Yargıtay Hukuk Genel Kurulu"nun 04.12.1996 tarihli ve 1996/14- 763- 864 sayılı kararında da belirtildiği gibi, tapu tahsis belgesi bir mülkiyet belgesi olmayıp yalnızca fiili kullanmayı belirleyen ve ilgilisine kişisel hak sağlayan bir zilyetlik belgesidir. Tapu tahsis belgesinin varlığı tahsis edilen yerin adına tahsis yapılan kişi veya mirasçıları adına tescili için yeterli değildir. Tahsis kapsamındaki yerin hak sahibi adına tescil edilebilmesi için;
-Hukuki yönden geçerliliğini koruyan bir tapu tahsis belgesinin bulunması,
-Tahsise konu yerde 3194 sayılı yasanın 18. maddesi uyarınca imar planı veya 3290 sayılı yasa ile değişik 2981 sayılı yasa uyarınca ıslah imar planlarının yapılmış olması,
- İlgilisine, tapu tahsis belgesi gereğince bir başka yerden tahsis yapılmamış olması,
Tahsise konu yerin kamu hizmetine ayrılmamış ve imar planına göre konut alanında kalmış olması,
-Tahsise konu yer ile tescili istenen taşınmazın aynı yer olup olmadığı ve taşınmazın niteliklerinin belirlenmesi amacıyla mahallinde uzman bilirkişiler aracılığı ile keşif yapılması,
-Tahsise konu arsa bedelinin ödenmiş olması, ödenmemiş ise taşınmazın dava tarihindeki rayiç değerinin uzman bilirkişiler aracılığı ile saptanarak hükümden önce mahkeme veznesine veya belirlenecek tevdi mahalline depo edilmiş olması,
-İmar parsellerinin oluşturulması sırasında şuyulandırmaya tabi tutulan parsellerden 3290 sayılı yasa ile değişik 2981 sayılı yasanın 18/b-c maddesi uyarınca düzenleme ortaklık payı kesilip kesilmediğinin, kesilmiş ise uygulanan oranın saptanması gerekir.

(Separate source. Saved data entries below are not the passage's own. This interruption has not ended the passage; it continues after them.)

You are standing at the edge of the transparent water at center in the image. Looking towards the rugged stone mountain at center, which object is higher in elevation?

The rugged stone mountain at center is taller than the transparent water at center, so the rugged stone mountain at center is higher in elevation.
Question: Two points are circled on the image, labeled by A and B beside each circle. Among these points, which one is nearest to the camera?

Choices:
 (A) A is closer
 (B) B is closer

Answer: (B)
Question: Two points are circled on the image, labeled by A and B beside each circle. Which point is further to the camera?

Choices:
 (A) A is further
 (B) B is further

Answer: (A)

-Mahkemece, yukarıda belirtilen koşullar doğrultusunda yapılacak inceleme sonucunda, tescil isteğinin kabulü için yasal koşulların oluştuğu kabul edildiği takdirde, 3290 sayılı yasa ile değişik 2981 sayılı yasanın 10/c-2 maddesi gereğince tahsise konu yerde uygulanan düzenleme ortaklık payının (DOP) davacıyı da bağlayıcı nitelikte olduğu dikkate alınarak tahsis miktarından bu oranda yapılacak indirimden sonra kalan miktarın tesciline karar verilmelidir.
Bu ilkeler ışığında somut olaya gelince bakıldığında;
Dava konusu 716 ada 2 parsel sayılı taşınmazın, 400 m2 tek katlı kargir bina niteliği ile 01.04.2005 tarihinde itiraz sonucu Maliye Hazinesi adına kayıtlı olduğu beyanlar hanesinde; "haritasında- numaralı 400 m2 yüzölçümlü gecekondu için ... adına tapu tahsis belgesi vardır" belirtmesinin bulunduğu, bu belirtmenin 14.09.2012 tarih ve 2713 yevmiye numaralı olduğu anlaşılmıştır.

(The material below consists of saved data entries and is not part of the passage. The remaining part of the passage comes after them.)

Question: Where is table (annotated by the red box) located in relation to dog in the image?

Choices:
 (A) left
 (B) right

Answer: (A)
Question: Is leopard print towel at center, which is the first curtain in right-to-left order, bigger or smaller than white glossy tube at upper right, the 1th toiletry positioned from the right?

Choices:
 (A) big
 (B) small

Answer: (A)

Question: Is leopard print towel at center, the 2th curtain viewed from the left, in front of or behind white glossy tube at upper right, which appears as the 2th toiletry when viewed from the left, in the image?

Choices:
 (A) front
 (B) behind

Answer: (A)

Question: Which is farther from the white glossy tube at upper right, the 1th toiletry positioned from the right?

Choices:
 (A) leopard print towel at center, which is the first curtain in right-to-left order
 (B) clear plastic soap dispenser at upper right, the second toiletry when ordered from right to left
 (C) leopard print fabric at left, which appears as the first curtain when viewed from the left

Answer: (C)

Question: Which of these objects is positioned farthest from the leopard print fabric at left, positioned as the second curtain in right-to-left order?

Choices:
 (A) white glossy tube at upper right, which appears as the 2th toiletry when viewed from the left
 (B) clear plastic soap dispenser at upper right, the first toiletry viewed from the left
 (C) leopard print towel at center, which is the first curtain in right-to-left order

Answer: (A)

Dosyada mevcut ... Belediye Başkanlığı İmar ve Şehircilik Müdürlüğünün 11.11.2014 tarih, 6550 sayılı yazısında; Dava konusu İskele Mahallesi 716 ada 2 parsel sayılı taşınmazın bulunduğu bölgede 3194 sayılı İmar Kanununun 18. maddesi uygulamasının ve 3290 sayılı yasa ile değişik 2981 sayılı yasa uyarınca ıslah imar planlarının yapılmadığı, davacı ..."a dava konusu parsel dışında başka bir taşınmazın tahsis edilmediği, parselin oluşturulması sırasında 3290 sayılı yasa ile değişik 2981 sayılı Kanun ile değişik 2981 sayılı Kanunun 18/b-c maddesi uyarınca düzenleme ortaklık payının kesilmediğinin bildirildiği anlaşılmıştır.

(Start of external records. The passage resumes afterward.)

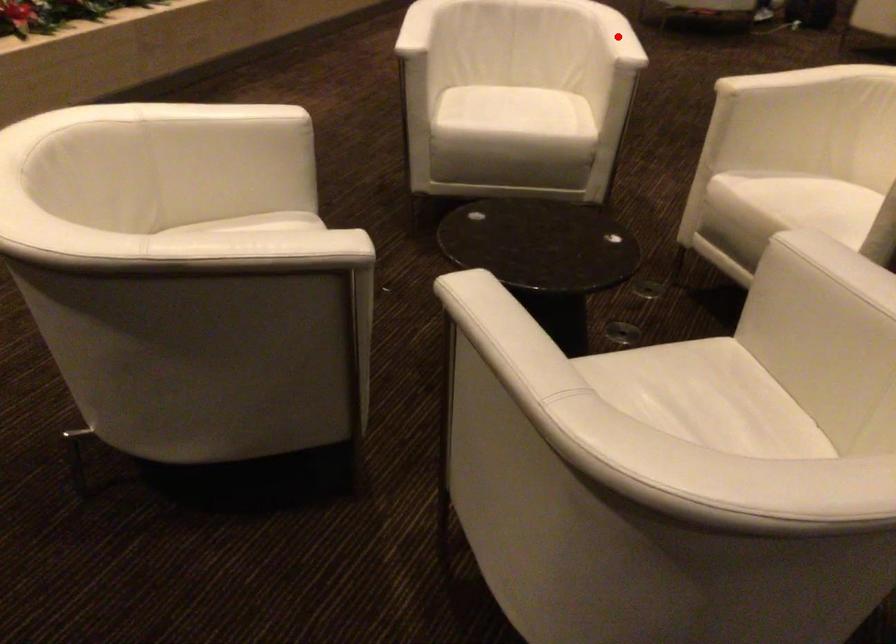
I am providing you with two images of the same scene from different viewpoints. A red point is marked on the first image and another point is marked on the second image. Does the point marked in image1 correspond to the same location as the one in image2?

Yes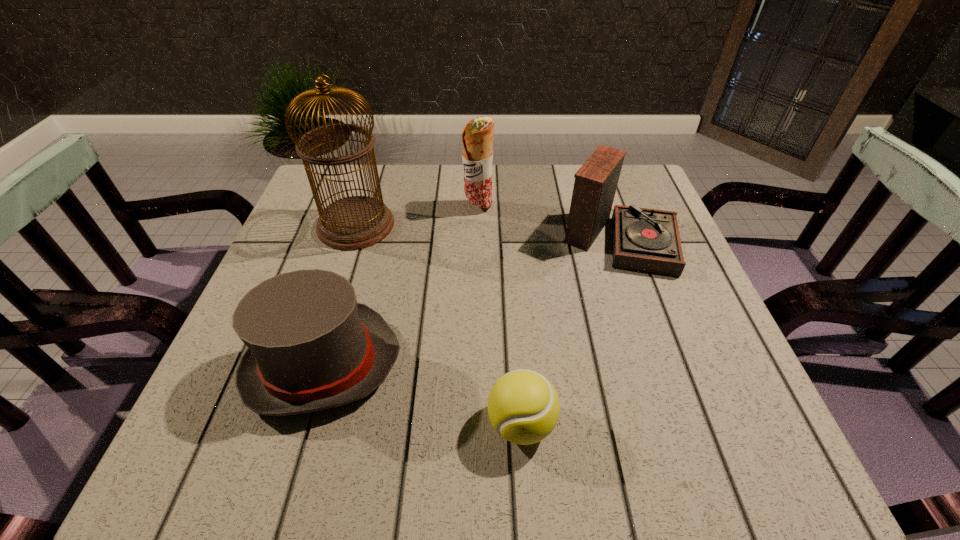
Identify the location of the tallest object. (356, 222).

At what (x,y) coordinates should I click in order to perform the action: click on the second tallest object. Please return your answer as a coordinate pair (x, y). Looking at the image, I should click on (477, 136).

Identify the location of the rightmost object. This screenshot has width=960, height=540. (647, 240).

Image resolution: width=960 pixels, height=540 pixels. Identify the location of dress hat. (311, 346).

Identify the location of the shortest object. The width and height of the screenshot is (960, 540). (523, 406).

I want to click on vacant position located 0.130m on the front-facing side of the tallest object, so click(447, 226).

Where is `vacant area situated on the right of the second tallest object`? The height and width of the screenshot is (540, 960). vacant area situated on the right of the second tallest object is located at coordinates (563, 207).

Locate an element on the screen. This screenshot has width=960, height=540. vacant region located on the left of the phonograph record is located at coordinates (540, 237).

Locate an element on the screen. free region located 0.070m on the right of the dress hat is located at coordinates (438, 364).

Image resolution: width=960 pixels, height=540 pixels. In order to click on vacant region located 0.060m on the left of the tennis ball in this screenshot , I will do (x=450, y=424).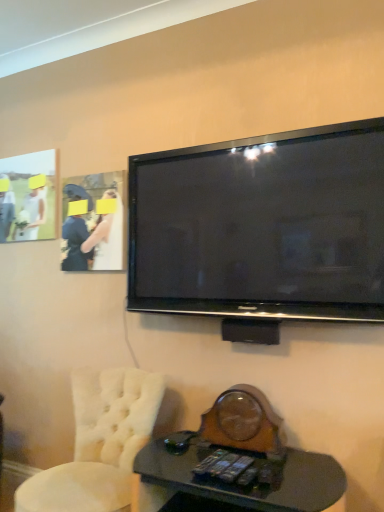
Question: Considering the relative sizes of black glass desk at lower center and matte white picture frame at upper left in the image provided, is black glass desk at lower center shorter than matte white picture frame at upper left?

Choices:
 (A) no
 (B) yes

Answer: (B)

Şu duruma göre, dava ancak tapu tahsis belgeli taşınmazın bulunduğu yerde imar-ıslah uygulaması yapıldıktan ve yukarıda sayılan ilkelere göre gerekli diğer şartlar oluştuktan sonra kabul edilebilir. Belirtilen yasal şartlar oluşmadığından davanın reddine karar verilmesi gerekirken yazılı şekilde kabulüne karar verilmesi doğru olmamış, hükmün bozulması gerekmiştir.
SONUÇ: Yukarıda açıklanan nedenlerle davalı ... vekilinin temyiz itirazlarının kabulü ile hükmün BOZULMASINA, kararın tebliğinden itibaren 15 gün içinde karar düzeltme yolu açık olmak üzere, 26.04.2018 tarihinde oybirliği ile karar verildi.